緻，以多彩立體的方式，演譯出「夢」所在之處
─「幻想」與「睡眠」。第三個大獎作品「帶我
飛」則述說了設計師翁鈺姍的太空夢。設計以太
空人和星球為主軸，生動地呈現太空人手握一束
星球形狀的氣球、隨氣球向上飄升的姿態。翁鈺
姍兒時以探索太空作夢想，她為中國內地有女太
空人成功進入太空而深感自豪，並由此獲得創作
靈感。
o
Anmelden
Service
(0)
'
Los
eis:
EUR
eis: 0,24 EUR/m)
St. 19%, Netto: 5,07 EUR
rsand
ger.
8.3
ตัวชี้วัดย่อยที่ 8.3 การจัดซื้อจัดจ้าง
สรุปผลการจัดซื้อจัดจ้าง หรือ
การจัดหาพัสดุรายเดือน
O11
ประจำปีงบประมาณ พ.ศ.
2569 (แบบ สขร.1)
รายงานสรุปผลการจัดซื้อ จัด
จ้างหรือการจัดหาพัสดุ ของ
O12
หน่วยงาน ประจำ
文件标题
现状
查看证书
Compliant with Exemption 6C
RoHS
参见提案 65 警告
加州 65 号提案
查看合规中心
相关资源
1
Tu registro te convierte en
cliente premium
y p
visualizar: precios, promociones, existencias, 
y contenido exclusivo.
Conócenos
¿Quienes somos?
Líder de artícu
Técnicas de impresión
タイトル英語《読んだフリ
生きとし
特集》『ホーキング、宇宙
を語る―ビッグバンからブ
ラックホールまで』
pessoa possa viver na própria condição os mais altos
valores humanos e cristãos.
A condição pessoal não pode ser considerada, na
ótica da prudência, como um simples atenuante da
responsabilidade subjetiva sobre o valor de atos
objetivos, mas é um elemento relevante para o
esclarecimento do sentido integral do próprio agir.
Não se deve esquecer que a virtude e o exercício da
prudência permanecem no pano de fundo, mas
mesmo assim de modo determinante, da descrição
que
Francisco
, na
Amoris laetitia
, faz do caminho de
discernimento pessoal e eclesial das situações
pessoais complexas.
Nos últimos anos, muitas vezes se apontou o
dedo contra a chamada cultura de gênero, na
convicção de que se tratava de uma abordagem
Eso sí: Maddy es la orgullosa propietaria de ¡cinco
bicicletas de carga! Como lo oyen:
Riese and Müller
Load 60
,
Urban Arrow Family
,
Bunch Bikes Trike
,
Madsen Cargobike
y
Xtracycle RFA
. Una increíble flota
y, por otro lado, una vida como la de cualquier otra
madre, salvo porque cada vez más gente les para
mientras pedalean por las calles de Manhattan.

------------------------------------------------

### ASSIGNMENT
Write out every line of the rows above, with each character unchanged and in the same order.

### SOLVED PROBLEM
緻，以多彩立體的方式，演譯出「夢」所在之處
─「幻想」與「睡眠」。第三個大獎作品「帶我
飛」則述說了設計師翁鈺姍的太空夢。設計以太
空人和星球為主軸，生動地呈現太空人手握一束
星球形狀的氣球、隨氣球向上飄升的姿態。翁鈺
姍兒時以探索太空作夢想，她為中國內地有女太
空人成功進入太空而深感自豪，並由此獲得創作
靈感。
o
Anmelden
Service
(0)
'
Los
eis:
EUR
eis: 0,24 EUR/m)
St. 19%, Netto: 5,07 EUR
rsand
ger.
8.3
ตัวชี้วัดย่อยที่ 8.3 การจัดซื้อจัดจ้าง
สรุปผลการจัดซื้อจัดจ้าง หรือ
การจัดหาพัสดุรายเดือน
O11
ประจำปีงบประมาณ พ.ศ.
2569 (แบบ สขร.1)
รายงานสรุปผลการจัดซื้อ จัด
จ้างหรือการจัดหาพัสดุ ของ
O12
หน่วยงาน ประจำ
文件标题
现状
查看证书
Compliant with Exemption 6C
RoHS
参见提案 65 警告
加州 65 号提案
查看合规中心
相关资源
1
Tu registro te convierte en
cliente premium
y p
visualizar: precios, promociones, existencias, 
y contenido exclusivo.
Conócenos
¿Quienes somos?
Líder de artícu
Técnicas de impresión
タイトル英語《読んだフリ
生きとし
特集》『ホーキング、宇宙
を語る―ビッグバンからブ
ラックホールまで』
pessoa possa viver na própria condição os mais altos
valores humanos e cristãos.
A condição pessoal não pode ser considerada, na
ótica da prudência, como um simples atenuante da
responsabilidade subjetiva sobre o valor de atos
objetivos, mas é um elemento relevante para o
esclarecimento do sentido integral do próprio agir.
Não se deve esquecer que a virtude e o exercício da
prudência permanecem no pano de fundo, mas
mesmo assim de modo determinante, da descrição
que
Francisco
, na
Amoris laetitia
, faz do caminho de
discernimento pessoal e eclesial das situações
pessoais complexas.
Nos últimos anos, muitas vezes se apontou o
dedo contra a chamada cultura de gênero, na
convicção de que se tratava de uma abordagem
Eso sí: Maddy es la orgullosa propietaria de ¡cinco
bicicletas de carga! Como lo oyen:
Riese and Müller
Load 60
,
Urban Arrow Family
,
Bunch Bikes Trike
,
Madsen Cargobike
y
Xtracycle RFA
. Una increíble flota
y, por otro lado, una vida como la de cualquier otra
madre, salvo porque cada vez más gente les para
mientras pedalean por las calles de Manhattan.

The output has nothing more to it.